Tous deux éprouvaient grande difficulté à se faire une opinion par eux-mêmes, mais, une fois les cochons devenus leurs maîtres à penser, ils assimilèrent tout l’enseignement, et le transmirent aux autres animaux avec des arguments d’une honnête simplicité. Ils ne manquaient pas une seule des réunions clandestines de la grange, et là entraînaient les autres à chanter Bêtes d’Angleterre. Sur cet hymne les réunions prenaient toujours fin.

Or il advint que le soulèvement s’accomplit bien plus tôt et bien plus facilement que personne ne s’y attendait. Au long des années, Mr. Jones, quoique dur avec les animaux, s’était montré à la hauteur de sa tâche, mais depuis quelque temps il était entré dans une période funeste. Il avait perdu cœur à l’ouvrage après un procès où il avait laissé des plumes, et s’était mis à boire plus que de raison. Il passait des journées entières dans le fauteuil de la cuisine à lire le journal, un verre de bière à portée de la main dans lequel de temps à autre il trempait pour Moïse des miettes de pain d’oiseau. Ses ouvriers agricoles étaient des filous et des fainéants, les champs étaient envahis par les mauvaises herbes, les haies restaient à l’abandon, les toits des bâtiments menaçaient ruine, les animaux eux-mêmes n’avaient plus leur suffisance de nourriture.
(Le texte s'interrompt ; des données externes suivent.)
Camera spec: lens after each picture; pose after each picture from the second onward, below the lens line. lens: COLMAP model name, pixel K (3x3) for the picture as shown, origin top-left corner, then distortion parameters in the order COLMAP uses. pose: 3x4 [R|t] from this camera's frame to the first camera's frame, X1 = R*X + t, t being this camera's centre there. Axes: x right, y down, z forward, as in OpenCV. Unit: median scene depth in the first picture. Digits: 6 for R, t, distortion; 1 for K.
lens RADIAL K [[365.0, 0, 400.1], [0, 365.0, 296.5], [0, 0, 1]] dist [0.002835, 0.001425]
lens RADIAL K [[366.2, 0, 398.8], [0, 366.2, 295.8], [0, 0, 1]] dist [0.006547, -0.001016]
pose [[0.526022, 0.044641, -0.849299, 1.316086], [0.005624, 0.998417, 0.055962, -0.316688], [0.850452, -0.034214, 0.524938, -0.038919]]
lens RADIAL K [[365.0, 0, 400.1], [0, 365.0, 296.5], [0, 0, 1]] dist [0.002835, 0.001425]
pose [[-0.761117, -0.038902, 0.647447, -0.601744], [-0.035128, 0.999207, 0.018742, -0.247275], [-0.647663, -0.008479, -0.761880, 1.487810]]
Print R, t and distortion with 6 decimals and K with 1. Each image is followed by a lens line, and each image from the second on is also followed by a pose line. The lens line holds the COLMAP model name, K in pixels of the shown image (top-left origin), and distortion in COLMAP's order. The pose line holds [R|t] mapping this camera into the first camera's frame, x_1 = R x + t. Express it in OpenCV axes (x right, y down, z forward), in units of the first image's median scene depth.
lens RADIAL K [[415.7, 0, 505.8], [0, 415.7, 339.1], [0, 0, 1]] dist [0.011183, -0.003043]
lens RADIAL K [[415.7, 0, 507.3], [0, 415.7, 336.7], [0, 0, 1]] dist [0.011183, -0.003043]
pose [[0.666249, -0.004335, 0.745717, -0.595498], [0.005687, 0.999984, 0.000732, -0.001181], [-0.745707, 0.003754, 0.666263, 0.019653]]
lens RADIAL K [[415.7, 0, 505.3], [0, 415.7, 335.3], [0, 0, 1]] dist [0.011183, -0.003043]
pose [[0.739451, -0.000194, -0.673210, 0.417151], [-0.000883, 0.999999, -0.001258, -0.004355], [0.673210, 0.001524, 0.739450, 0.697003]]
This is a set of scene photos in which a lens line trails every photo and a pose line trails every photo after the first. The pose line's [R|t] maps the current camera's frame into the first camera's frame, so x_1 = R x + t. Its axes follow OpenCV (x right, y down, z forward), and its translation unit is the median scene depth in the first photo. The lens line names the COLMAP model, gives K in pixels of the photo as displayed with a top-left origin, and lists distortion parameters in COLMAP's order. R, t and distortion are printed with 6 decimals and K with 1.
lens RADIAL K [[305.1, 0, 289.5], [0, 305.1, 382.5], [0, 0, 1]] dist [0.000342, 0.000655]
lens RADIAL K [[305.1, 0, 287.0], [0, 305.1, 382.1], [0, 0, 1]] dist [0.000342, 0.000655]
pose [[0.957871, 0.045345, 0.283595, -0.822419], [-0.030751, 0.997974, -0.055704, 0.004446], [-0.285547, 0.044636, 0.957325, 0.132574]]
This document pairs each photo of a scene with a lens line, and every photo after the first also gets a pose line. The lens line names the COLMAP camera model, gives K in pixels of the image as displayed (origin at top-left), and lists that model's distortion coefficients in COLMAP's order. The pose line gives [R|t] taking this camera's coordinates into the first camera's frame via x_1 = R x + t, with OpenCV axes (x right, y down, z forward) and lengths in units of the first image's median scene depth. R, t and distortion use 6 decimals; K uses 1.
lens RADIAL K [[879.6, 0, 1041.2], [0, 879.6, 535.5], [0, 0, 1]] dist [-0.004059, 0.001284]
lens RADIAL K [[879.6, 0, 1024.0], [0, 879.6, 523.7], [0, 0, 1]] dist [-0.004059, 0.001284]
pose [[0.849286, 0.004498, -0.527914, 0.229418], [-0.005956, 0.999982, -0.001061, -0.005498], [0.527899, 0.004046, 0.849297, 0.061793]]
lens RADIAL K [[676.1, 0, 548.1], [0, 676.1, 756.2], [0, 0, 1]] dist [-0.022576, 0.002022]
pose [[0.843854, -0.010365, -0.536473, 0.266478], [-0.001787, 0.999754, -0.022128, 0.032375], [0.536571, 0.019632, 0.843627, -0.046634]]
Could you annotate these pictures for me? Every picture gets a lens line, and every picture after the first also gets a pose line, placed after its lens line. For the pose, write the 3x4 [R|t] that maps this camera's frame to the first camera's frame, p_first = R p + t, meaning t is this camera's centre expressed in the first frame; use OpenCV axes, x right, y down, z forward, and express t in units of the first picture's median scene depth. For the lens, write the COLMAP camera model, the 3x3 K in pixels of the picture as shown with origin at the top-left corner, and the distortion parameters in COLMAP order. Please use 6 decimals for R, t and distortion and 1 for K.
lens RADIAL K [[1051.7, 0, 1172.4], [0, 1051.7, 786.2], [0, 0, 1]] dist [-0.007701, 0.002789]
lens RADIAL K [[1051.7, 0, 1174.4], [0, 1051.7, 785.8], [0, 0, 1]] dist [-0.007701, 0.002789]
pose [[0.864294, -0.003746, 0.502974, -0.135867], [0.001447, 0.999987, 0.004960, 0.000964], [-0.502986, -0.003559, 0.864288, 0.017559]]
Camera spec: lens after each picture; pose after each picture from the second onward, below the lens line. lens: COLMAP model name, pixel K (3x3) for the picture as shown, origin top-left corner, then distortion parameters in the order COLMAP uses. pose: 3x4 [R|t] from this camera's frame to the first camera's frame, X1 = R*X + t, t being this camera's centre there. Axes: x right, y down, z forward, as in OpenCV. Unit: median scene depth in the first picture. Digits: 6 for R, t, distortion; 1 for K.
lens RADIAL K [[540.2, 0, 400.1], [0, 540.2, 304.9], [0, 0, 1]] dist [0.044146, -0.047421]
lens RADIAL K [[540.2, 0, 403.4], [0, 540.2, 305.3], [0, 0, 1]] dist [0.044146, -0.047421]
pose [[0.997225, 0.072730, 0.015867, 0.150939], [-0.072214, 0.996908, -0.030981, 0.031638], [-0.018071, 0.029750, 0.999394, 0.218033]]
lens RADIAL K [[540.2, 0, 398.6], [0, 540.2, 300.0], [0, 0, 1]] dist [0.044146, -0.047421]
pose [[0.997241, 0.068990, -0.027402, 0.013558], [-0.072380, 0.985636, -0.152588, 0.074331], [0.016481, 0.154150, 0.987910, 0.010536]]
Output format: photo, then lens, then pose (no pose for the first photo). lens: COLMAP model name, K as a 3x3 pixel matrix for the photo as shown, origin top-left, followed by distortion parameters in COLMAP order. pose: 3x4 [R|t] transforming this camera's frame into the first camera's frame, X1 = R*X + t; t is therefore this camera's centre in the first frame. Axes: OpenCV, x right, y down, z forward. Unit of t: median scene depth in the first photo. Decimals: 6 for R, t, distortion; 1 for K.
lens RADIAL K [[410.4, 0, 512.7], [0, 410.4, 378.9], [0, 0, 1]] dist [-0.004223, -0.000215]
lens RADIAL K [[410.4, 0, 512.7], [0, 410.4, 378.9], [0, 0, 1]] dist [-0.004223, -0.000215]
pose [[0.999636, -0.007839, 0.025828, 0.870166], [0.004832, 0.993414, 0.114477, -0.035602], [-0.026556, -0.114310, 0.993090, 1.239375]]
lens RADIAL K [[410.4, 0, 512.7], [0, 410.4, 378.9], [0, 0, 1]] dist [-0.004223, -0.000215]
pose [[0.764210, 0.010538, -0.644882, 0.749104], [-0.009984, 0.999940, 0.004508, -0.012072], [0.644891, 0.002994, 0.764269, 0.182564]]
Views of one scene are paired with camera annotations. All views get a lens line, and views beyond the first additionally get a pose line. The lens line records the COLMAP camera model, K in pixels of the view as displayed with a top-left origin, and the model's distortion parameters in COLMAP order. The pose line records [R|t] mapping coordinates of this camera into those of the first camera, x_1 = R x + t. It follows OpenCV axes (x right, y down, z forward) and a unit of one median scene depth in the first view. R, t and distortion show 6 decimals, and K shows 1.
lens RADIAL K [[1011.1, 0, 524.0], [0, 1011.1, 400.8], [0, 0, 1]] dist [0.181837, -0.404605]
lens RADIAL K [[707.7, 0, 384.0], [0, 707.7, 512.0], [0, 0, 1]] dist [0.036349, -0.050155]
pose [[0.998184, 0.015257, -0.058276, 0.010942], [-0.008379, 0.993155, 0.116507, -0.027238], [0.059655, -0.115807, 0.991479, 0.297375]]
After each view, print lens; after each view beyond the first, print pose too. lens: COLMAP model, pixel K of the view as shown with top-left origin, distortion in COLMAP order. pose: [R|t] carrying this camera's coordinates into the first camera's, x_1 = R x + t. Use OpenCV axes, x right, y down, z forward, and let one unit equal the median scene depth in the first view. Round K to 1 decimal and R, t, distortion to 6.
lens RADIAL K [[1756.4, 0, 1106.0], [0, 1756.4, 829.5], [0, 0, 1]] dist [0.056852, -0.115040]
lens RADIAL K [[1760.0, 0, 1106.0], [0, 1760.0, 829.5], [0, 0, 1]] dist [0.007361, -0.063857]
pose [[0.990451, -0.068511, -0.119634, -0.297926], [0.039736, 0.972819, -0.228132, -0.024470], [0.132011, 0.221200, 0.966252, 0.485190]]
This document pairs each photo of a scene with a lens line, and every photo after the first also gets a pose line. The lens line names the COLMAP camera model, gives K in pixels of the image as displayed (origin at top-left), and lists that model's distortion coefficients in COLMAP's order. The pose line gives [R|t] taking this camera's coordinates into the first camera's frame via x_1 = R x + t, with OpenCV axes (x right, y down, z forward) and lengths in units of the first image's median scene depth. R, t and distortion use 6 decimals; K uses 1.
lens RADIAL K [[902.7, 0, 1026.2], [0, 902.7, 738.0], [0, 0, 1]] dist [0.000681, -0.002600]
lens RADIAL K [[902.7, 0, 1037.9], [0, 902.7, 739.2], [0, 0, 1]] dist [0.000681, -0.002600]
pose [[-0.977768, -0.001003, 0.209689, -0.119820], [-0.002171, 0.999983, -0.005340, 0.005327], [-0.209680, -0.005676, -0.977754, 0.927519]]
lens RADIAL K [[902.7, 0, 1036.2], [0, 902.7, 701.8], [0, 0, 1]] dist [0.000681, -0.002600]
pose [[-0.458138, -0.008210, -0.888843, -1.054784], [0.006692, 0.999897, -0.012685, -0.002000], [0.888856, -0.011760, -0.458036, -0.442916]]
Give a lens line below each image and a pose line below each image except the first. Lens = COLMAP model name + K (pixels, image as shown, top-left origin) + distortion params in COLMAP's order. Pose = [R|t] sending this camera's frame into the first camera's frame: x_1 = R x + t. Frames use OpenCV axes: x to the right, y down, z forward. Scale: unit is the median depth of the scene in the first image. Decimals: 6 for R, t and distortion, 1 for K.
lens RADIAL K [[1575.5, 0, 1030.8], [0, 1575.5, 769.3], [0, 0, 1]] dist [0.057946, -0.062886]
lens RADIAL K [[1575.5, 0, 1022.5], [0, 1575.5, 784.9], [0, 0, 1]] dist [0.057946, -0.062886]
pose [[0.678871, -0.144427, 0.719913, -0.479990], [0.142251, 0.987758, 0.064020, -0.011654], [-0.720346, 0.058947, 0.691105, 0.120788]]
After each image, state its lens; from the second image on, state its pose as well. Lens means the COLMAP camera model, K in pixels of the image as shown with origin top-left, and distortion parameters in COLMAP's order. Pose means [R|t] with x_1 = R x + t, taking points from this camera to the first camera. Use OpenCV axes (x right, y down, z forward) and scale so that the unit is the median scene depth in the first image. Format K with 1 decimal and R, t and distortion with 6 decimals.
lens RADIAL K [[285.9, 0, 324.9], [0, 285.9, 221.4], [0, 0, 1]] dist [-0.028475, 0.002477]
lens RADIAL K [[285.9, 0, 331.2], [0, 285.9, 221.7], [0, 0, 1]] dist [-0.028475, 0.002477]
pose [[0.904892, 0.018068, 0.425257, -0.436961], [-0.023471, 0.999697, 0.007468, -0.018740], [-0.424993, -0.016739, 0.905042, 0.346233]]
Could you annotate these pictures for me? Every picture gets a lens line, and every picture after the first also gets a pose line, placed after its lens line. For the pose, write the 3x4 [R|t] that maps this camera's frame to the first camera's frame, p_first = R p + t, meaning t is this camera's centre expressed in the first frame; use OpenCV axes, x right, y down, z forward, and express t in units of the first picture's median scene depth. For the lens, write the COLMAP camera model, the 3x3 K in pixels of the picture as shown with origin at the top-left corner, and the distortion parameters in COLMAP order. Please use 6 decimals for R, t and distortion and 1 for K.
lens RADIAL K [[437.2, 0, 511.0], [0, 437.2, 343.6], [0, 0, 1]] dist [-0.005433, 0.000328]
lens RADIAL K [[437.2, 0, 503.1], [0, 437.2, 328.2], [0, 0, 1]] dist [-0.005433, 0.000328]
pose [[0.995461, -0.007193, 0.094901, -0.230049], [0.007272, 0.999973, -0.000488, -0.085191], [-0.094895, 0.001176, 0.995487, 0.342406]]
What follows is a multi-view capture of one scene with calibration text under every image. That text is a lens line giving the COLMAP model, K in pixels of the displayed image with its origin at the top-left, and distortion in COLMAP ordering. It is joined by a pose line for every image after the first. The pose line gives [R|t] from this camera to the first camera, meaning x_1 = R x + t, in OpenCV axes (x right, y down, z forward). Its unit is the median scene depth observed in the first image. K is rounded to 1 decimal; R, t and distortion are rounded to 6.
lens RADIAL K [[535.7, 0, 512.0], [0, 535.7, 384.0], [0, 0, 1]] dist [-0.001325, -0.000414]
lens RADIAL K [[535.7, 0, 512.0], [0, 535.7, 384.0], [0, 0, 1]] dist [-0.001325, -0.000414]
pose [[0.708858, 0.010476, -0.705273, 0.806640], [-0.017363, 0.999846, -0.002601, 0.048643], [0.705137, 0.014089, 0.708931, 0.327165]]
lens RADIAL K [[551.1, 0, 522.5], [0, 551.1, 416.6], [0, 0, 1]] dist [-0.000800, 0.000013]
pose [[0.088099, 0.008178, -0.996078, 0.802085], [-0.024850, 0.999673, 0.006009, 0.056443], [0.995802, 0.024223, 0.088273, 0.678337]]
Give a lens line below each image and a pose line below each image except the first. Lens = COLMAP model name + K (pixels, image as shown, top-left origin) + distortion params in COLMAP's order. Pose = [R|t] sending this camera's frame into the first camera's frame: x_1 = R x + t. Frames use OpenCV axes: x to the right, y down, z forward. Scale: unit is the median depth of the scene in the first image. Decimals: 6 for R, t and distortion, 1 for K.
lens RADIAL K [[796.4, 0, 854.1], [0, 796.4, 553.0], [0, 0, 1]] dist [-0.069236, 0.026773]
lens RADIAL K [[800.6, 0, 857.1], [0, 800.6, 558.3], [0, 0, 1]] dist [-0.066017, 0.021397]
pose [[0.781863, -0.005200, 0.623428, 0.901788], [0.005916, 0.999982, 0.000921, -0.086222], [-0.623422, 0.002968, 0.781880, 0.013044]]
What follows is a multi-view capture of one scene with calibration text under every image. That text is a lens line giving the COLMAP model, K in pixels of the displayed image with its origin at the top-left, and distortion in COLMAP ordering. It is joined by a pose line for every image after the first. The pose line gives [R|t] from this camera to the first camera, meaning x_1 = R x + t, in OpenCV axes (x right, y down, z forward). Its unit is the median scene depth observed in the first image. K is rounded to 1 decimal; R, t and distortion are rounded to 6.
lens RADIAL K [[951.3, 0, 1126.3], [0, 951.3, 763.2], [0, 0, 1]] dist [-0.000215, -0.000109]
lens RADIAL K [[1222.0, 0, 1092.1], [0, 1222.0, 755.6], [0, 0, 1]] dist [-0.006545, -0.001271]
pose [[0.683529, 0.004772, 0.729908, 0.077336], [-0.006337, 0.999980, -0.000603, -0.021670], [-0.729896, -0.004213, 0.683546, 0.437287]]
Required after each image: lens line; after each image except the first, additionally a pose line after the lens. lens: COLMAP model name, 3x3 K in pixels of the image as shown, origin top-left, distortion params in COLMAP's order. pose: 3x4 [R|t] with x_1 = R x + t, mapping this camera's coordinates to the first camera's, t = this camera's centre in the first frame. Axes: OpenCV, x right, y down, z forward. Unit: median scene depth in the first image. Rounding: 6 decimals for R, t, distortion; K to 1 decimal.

Vint le mois de juin, et bientôt la fenaison. La veille de la Saint-Jean, qui tombait un samedi, Mr. Jones se rendit à Willingdon. Là, il se saoula si bien à la taverne du Lion-Rouge qu’il ne rentra chez lui que le lendemain dimanche, en fin de matinée. Ses ouvriers avaient trait les vaches de bonne heure, puis s’en étaient allés tirer les lapins, sans souci de donner aux animaux leur nourriture. À son retour, Mr. Jones s’affala sur le canapé de la salle à manger et s’endormit, un hebdomadaire à sensation sur le visage, et quand vint le soir les bêtes n’avaient toujours rien eu à manger. À la fin, elles ne purent y tenir plus longtemps. Alors l’une des vaches enfonça ses cornes dans la porte de la resserre et bientôt toutes tes bêtes se mirent à fourrager dans les huches et les boîtes à ordures. À ce moment. Jones se réveilla. L’instant d’après, il se précipita dans la remise avec ses quatre ouvriers, chacun le fouet à la main. Et tout de suite une volée de coups s’abattit de tous côtés. C’était plus que n’en pouvaient souffrir des affamés. D’un commun accord et sans s’être concertés, les meurt-la-faim se jetèrent sur leurs bourreaux. Et voici les cinq hommes en butte aux ruades et coups de corne, changés en souffre-douleur. Une situation inextricable. Car de leur vie leurs maîtres n’avaient vu les animaux se conduire pareillement. Ceux qui avaient coutume de les maltraiter, de les rosser à qui mieux mieux, voilà qu’ils avaient peur. Devant le soulèvement, les hommes perdirent la tête, et bientôt, renonçant au combat, prirent leurs jambes à leur cou. En pleine déroute, ils filèrent par le chemin de terre qui mène à la route, les animaux triomphants à leurs trousses.

De la fenêtre de la chambre, Mrs. Jones, voyant ce qu’il en était, jeta précipitamment quelques affaires dans un sac et se faufila hors de la ferme, ni vu ni connu. Moïse bondit de son perchoir, battit des ailes et la suivit en croassant à plein gosier.